● **Task directions**
All entries are to be printed again exactly, with their images omitted.

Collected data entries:

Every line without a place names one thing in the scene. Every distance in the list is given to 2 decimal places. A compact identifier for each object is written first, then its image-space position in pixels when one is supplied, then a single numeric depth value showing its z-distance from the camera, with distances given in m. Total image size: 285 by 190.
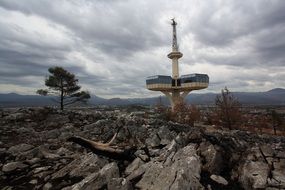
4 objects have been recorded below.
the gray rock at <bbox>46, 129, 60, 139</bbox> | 11.75
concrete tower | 30.73
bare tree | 19.30
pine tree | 24.74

● **Written solution**
Every line without a place names one thing in the scene. Every distance in the list is given to 2 decimal places. A compact identifier for each object is written first, then its image-space position in pixels when one is supplied, then a single numeric depth value showing its z-distance from the camera, with distances given in m. Total image size: 285 by 190.
4 objects have been recorded below.
the gray rock at <bbox>46, 129, 60, 139</bbox> | 11.75
concrete tower | 30.73
bare tree | 19.30
pine tree | 24.74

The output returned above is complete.